Sing a song of old Detroit, for she’s the flashing, dashing pioneer of motor glory

Here’s something interesting: the Detroit Symphony Orchestra’s Chief Operating Officer, Patricia Walker, talking (back in July, I’m guessing) about the importance of getting everybody on board when implementing organizational change.

Now, 20/20 hindsight and all that, certainly. Still, mentally replace every instance of the word “change” with “a salary cut of a third and a pension freeze” and it turns into a masterpiece of deadpan comedy.
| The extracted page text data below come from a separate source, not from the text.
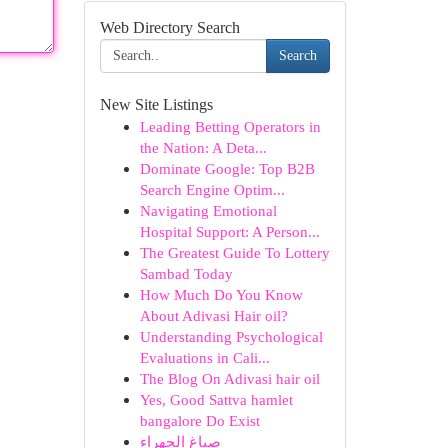
Web Directory Search
Search
New Site Listings
Leading Betting Operators in
the Nation: A Deta...
Dominate Google: Top B2B
Search Engine Optim...
Navigating Emotional
Hospital Support: A Person...
The Greatest Guide To Lottery
Sambad Today
How Much Do You Know
About Adivasi Hair oil?
Understanding Psychological
Evaluations in Cali...
The Blog On Adivasi hair oil
Yes, Good Sattva hamlet
bangalore Do Exist
صباغ الجهراء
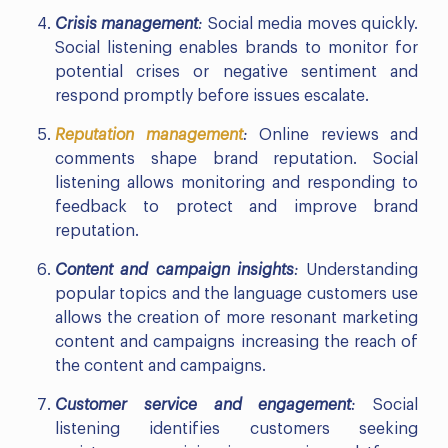
Crisis management
:
Social media moves quickly.
Social listening enables brands to monitor for
potential crises or negative sentiment and
respond promptly before issues escalate.
Reputation management
:
Online reviews and
comments shape brand reputation. Social
listening allows monitoring and responding to
feedback to protect and improve brand
reputation.
Content and campaign insights
:
Understanding
popular topics and the language customers use
allows the creation of more resonant marketing
content and campaigns increasing the reach of
the content and campaigns.
Customer service and engagement
:
Social
listening identifies customers seeking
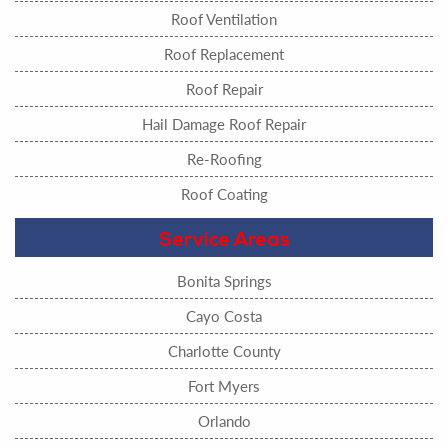
Roof Ventilation
Roof Replacement
Roof Repair
Hail Damage Roof Repair
Re-Roofing
Roof Coating
Service Areas
Bonita Springs
Cayo Costa
Charlotte County
Fort Myers
Orlando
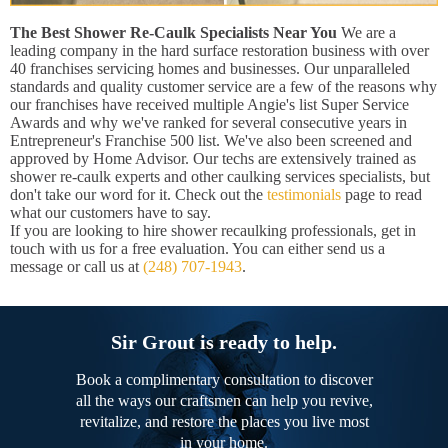
The Best Shower Re-Caulk Specialists Near You
We are a
leading company in the hard surface restoration business with over
40 franchises servicing homes and businesses. Our unparalleled
standards and quality customer service are a few of the reasons why
our franchises have received multiple Angie's list Super Service
Awards and why we've ranked for several consecutive years in
Entrepreneur's Franchise 500 list. We've also been screened and
approved by Home Advisor. Our techs are extensively trained as
shower re-caulk experts and other caulking services specialists, but
don't take our word for it. Check out the
testimonials
page to read
what our customers have to say.
If you are looking to hire shower recaulking professionals, get in
touch with us for a free evaluation. You can either send us a
message or call us at
(248) 707-1943
.
Sir Grout is ready to help.
Book a complimentary consultation to discover
all the ways our craftsmen can help you revive,
revitalize, and restore the places you live most
in your home.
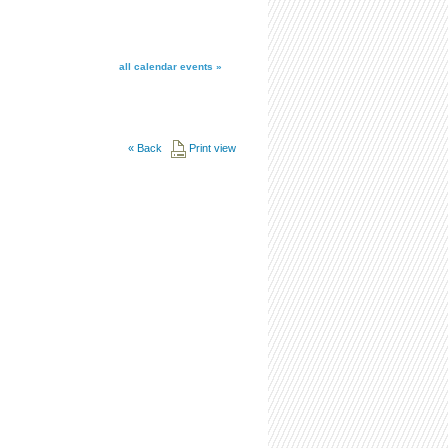
all calendar events »
«
Back
Print view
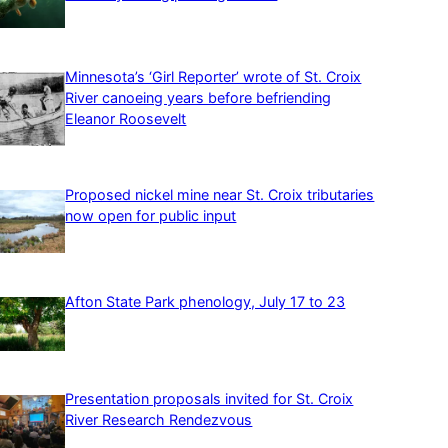
Minnesota’s ‘Girl Reporter’ wrote of St. Croix
River canoeing years before befriending
Eleanor Roosevelt
Proposed nickel mine near St. Croix tributaries
now open for public input
Afton State Park phenology, July 17 to 23
Presentation proposals invited for St. Croix
River Research Rendezvous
The Detroit Symphony owes much of its prestige to half of the auto-building Dodge brothers, John and Horace. It was Horace, the more mechanically-inclined of the two—and a decent enough amateur musician, by all accounts—that elevated the DSO into a first-class ensemble by making a hefty contribution to the group when Ossip Gabrilowitsch was hired as music director, and leading the fund-raising for Orchestra Hall, which Gabrilowitsch had stipulated as a condition of his accepting the job.
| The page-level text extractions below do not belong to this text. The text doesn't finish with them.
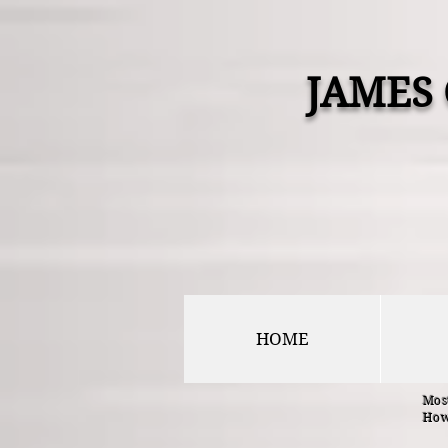
JAMES
HOME
Most
How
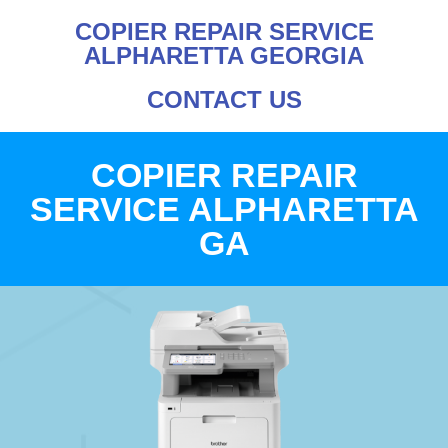
COPIER REPAIR SERVICE
ALPHARETTA GEORGIA
CONTACT US
COPIER REPAIR
SERVICE ALPHARETTA
GA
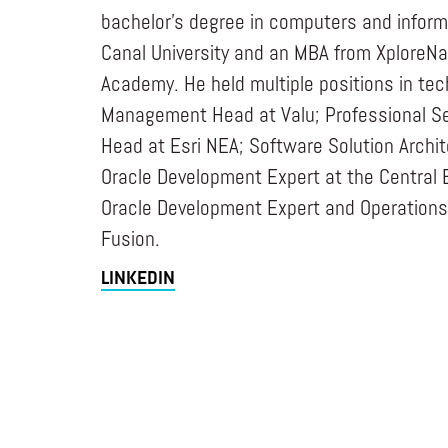
bachelor’s degree in computers and infor
Canal University and an MBA from Xplore
Academy. He held multiple positions in te
Management Head at Valu; Professional Se
Head at Esri NEA; Software Solution Archi
Oracle Development Expert at the Central 
Oracle Development Expert and Operations
Fusion.
LINKEDIN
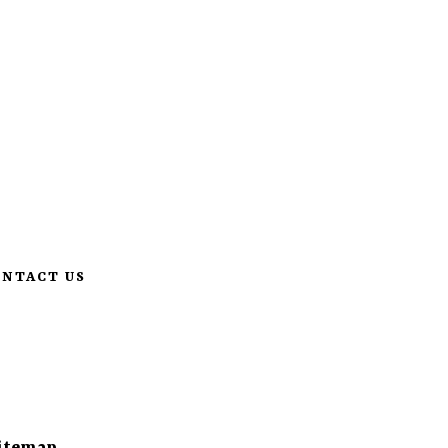
pm
Like us & share
662-231-7516
ONTACT US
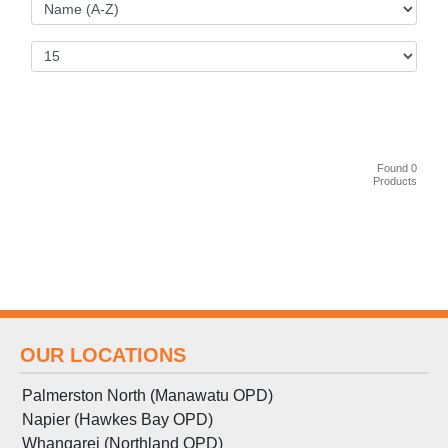
Found 0
Products
OUR LOCATIONS
Palmerston North (Manawatu OPD)
Napier (Hawkes Bay OPD)
Whangarei (Northland OPD)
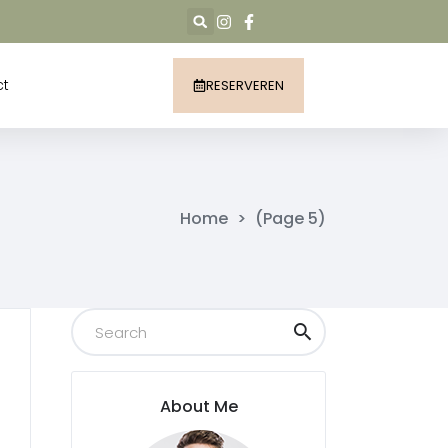
ct
RESERVEREN
Home
>
(Page 5)
About Me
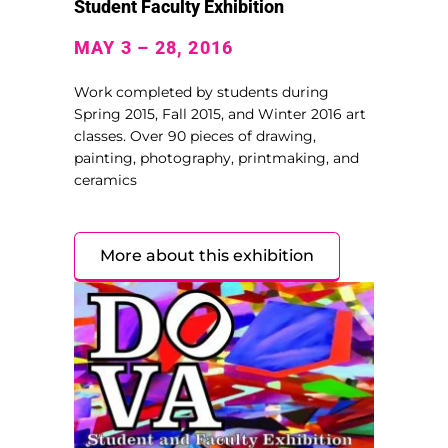
Student Faculty Exhibition
MAY 3 – 28, 2016
Work completed by students during
Spring 2015, Fall 2015, and Winter 2016 art
classes. Over 90 pieces of drawing,
painting, photography, printmaking, and
ceramics
More about this exhibition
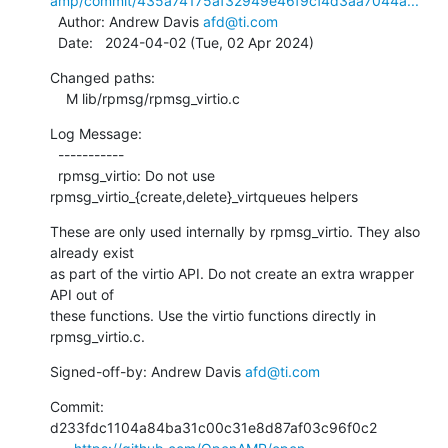
amp/commit/435a74175af32949e46f9cf4d3aa7044a...
  Author: Andrew Davis 
afd@ti.com
  Date:   2024-04-02 (Tue, 02 Apr 2024)
Changed paths:

    M lib/rpmsg/rpmsg_virtio.c
Log Message:

  -----------

  rpmsg_virtio: Do not use 
rpmsg_virtio_{create,delete}_virtqueues helpers
These are only used internally by rpmsg_virtio. They also 
already exist

as part of the virtio API. Do not create an extra wrapper 
API out of

these functions. Use the virtio functions directly in 
rpmsg_virtio.c.
Signed-off-by: Andrew Davis 
afd@ti.com
Commit: 
d233fdc1104a84ba31c00c31e8d87af03c96f0c2
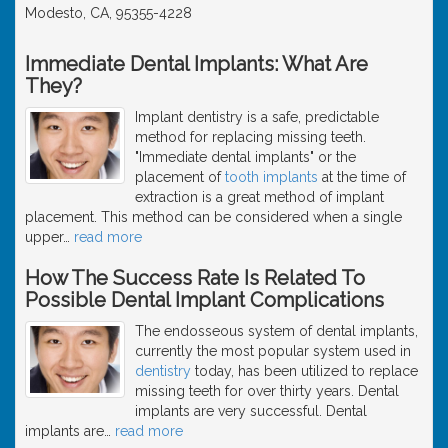
Modesto, CA, 95355-4228
Immediate Dental Implants: What Are
They?
Implant dentistry is a safe, predictable
method for replacing missing teeth.
"Immediate dental implants" or the
placement of
tooth implants
at the time of
extraction is a great method of implant
placement. This method can be considered when a single
upper
…
read more
How The Success Rate Is Related To
Possible Dental Implant Complications
The endosseous system of dental implants,
currently the most popular system used in
dentistry
today, has been utilized to replace
missing teeth for over thirty years. Dental
implants are very successful. Dental
implants are
…
read more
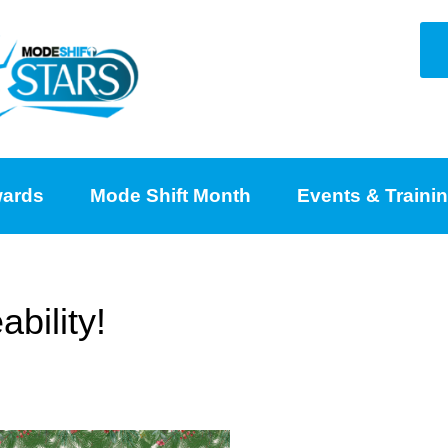
ards
Mode Shift Month
Events & Traini
bility!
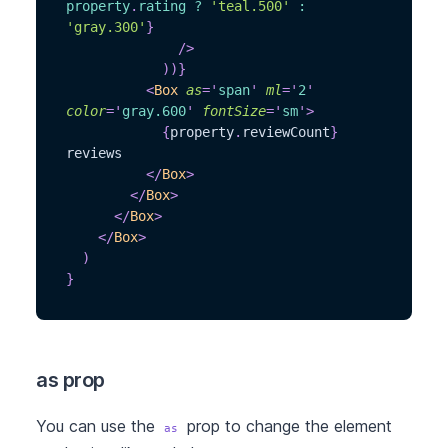
property
.
rating
?
'teal.500'
:
'gray.300'
}
/>
)
)
}
<
Box
as
=
'
span
'
ml
=
'
2
'
color
=
'
gray.600
'
fontSize
=
'
sm
'
>
{
property
.
reviewCount
}
reviews
</
Box
>
</
Box
>
</
Box
>
</
Box
>
)
}
as prop
You can use the
prop to change the element
as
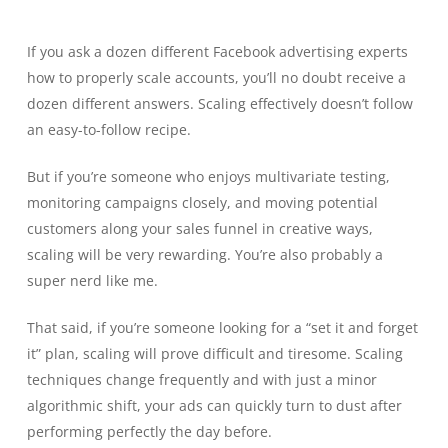
If you ask a dozen different Facebook advertising experts
how to properly scale accounts, you’ll no doubt receive a
dozen different answers. Scaling effectively doesn’t follow
an easy-to-follow recipe.
But if you’re someone who enjoys multivariate testing,
monitoring campaigns closely, and moving potential
customers along your sales funnel in creative ways,
scaling will be very rewarding. You’re also probably a
super nerd like me.
That said, if you’re someone looking for a “set it and forget
it” plan, scaling will prove difficult and tiresome. Scaling
techniques change frequently and with just a minor
algorithmic shift, your ads can quickly turn to dust after
performing perfectly the day before.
The Symphony was what finally smoothed the way into Detroit high society for Horace. Prior to that, the brothers were repeatedly blackballed—they were hard-drinking brawlers who didn’t much care what other people thought of them. (Their first major success was in manufacturing parts for Henry Ford’s assembly line. John Dodge was asked why the brothers abandoned that lucrative work to make their own cars. “Think of all those Ford owners who will someday want an automobile,” he snarked.) By the time the brothers suddenly died in 1920—both from complications of the influenza then raging world-wide, although Horace’s condition was precipitously undermined by John’s death—such was their renown that none other than Victor Herbert paid tribute with “The Dodge Brothers March.” The Dodge Brothers company distributed both the sheet music and, according to one source, 100,000 recordings of the piece.

It’s a lot of fun, actually. Here’s the first couple of strains:

The brothers may have maintained their salt-of-the-earth ways, but they still spent money like water. Horace Dodge had a particular penchant for yachts; his final commissioned vessel, the Delphine, was big enough to be appropriated as a flagship during World War II. The Delphine was restored a few years back and is currently for sale. The asking price? 38 million Euros.
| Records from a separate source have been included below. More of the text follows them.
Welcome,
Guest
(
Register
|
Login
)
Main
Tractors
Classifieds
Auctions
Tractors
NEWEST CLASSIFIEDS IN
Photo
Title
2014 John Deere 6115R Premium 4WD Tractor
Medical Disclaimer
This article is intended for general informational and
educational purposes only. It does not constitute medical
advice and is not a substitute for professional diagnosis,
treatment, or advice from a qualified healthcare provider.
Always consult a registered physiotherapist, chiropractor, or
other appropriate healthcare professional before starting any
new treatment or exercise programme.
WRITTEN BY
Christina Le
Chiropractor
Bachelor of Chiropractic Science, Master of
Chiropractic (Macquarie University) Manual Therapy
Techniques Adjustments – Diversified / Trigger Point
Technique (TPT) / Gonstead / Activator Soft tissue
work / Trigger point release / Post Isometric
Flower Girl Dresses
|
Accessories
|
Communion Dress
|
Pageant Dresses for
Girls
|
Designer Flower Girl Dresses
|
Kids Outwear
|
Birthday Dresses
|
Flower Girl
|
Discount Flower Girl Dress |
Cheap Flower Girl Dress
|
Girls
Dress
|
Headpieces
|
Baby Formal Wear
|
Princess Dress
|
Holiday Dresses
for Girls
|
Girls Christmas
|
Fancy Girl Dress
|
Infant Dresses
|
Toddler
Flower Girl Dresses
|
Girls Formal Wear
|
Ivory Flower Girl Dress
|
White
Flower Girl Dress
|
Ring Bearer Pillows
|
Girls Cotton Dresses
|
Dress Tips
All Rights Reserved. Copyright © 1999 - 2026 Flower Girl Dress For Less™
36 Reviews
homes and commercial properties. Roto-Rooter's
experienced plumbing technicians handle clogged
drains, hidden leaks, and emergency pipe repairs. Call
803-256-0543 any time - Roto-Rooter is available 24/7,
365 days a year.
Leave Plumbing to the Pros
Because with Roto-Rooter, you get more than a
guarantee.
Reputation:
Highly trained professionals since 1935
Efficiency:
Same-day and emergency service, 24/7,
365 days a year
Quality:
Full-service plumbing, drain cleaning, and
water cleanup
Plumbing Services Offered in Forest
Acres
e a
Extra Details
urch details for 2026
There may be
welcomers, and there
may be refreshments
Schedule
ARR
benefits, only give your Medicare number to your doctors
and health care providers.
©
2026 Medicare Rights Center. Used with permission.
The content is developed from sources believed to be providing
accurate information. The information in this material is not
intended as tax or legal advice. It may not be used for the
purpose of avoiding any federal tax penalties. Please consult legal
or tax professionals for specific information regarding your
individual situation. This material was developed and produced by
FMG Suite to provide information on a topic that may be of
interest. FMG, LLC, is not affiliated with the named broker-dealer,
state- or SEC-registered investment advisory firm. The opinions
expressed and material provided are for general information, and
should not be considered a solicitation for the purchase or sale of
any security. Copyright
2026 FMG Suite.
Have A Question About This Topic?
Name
  1. I love the March, and the history behind it. This is such a typical success story of the early part of the 20th century that it sounds almost like hackneyed fiction. Incidentally, does anybody have one of those 100,000 records of the March? I'd sure love to hear one!

  2. Actually the Horace Dodge you mention who spent all the money on yachts was a rascal son of the Horace Dodge of Dodge Brothers auto fame.